I don't believe the genny will be able to handle that start up.

What is the LRA of the motor?


----------



## telecom_guy (Mar 26, 2009)

The LRA is about 110, or so im told. I have not checked the motor myself so im not sure what the specs are on it. This motor is for a fire department air siren which has been used with this genset in the past. It is actually the second one put in because the contractor ordered the first one too small for the siren load. The first one was a 23 or 24kw as I was told, and when they ran the siren, it ramped up to about 108amps and the generator quit. Anyone ever see a really big genset have a sudden dead short? I've heard that they can flip over, ripping out any anchoring.


----------



## william1978 (Sep 21, 2008)

telecom_guy said:


> I've heard that they can flip over, ripping out any anchoring.


 I would like to watch this. Any body got a video of this happening?


----------



## micromind (Aug 11, 2007)

I didn't get to see it, but fixed the results of a generator problem similar. 

Several years ago, a road contractor bought several hot plants (asphalt mixing plants). They also bought several generators to power the plants. these gens were from 1000KW to 1500KW. 

A hot plant needs a small amount of power 24/7 to keep the hot oil circulation system going. Usually this is a small diesel boiler with about a 5 or 7-1/2 HP circulating pump. Not a good idea to run the big gen for that small of a load. 

I installed a small gen (around 40KW) in the same trailer as the big gen. The hot oil system is powered by the same MCC as the rest of the plant. Since there is no synch system, I installed 24 DC shunt-trip coils in both gen breakers. There is a speed switch (idle-full) on the big gen. Whatever position this switch is in, it shunt-trips the other breaker. I also left instructions to completely turn off the running gen before starting the other one. 

One day, they burned up the breaker on the small gen.
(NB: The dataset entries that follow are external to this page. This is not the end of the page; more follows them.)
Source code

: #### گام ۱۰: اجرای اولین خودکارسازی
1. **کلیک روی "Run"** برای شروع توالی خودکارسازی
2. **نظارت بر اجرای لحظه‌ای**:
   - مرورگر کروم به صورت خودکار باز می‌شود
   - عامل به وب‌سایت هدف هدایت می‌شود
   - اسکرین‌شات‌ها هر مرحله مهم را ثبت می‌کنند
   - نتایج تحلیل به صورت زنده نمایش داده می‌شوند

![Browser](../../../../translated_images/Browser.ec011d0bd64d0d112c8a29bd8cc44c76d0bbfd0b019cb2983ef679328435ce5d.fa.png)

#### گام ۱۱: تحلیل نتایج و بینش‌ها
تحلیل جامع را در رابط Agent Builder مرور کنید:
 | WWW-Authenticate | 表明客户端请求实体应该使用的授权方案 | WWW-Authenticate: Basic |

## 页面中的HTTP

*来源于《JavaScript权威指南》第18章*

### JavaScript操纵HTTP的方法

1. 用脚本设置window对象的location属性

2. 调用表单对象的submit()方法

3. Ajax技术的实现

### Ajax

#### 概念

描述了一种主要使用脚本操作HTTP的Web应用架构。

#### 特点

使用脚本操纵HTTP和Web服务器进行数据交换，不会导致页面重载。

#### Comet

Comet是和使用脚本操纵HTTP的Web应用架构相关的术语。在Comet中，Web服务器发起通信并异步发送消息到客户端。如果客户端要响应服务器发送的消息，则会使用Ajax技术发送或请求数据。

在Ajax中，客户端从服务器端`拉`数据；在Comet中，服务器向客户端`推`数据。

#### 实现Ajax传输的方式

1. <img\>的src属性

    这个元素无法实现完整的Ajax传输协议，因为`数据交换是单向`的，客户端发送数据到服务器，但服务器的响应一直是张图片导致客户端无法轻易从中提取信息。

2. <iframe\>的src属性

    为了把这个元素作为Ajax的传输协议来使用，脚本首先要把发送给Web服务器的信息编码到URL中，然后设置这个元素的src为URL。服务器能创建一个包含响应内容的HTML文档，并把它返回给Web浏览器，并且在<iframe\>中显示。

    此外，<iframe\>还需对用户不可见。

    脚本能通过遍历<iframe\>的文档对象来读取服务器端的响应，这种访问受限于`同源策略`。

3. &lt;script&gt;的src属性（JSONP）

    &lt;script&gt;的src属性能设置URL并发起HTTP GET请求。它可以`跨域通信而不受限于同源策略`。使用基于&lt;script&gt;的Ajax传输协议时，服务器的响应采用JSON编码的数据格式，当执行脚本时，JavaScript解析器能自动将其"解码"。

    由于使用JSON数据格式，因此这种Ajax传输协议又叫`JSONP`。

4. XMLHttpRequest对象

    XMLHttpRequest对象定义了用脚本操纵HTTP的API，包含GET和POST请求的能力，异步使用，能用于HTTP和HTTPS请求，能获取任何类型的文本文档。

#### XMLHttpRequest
Not wanting to pay anyone to replace it, they did it themselves. A couple of days later, I got a call about a problem with one of the gen vans. When I got there, the small gen was laying on its side! Rubber mounts ripped apart, fuel lines ripped out, not a pretty sight!

It seems that (no one will admit to it) the big gen was running, they started the small gen, and closed its breaker. Normally, this would have caused the shunt-trip to not allow the breaker to close, but it seems that the replacement breaker had a 120 AC coil. 

I wonder if they still think of all the money they saved by replacing the breaker themselves!

Rob

P.S. Most turbine generators I've seen have shear-bolts on the shaft couplings. That way, if the breaker is closed in while out of synch, it'll shear the bolts rather than destroy the turbine and gearbox.


----------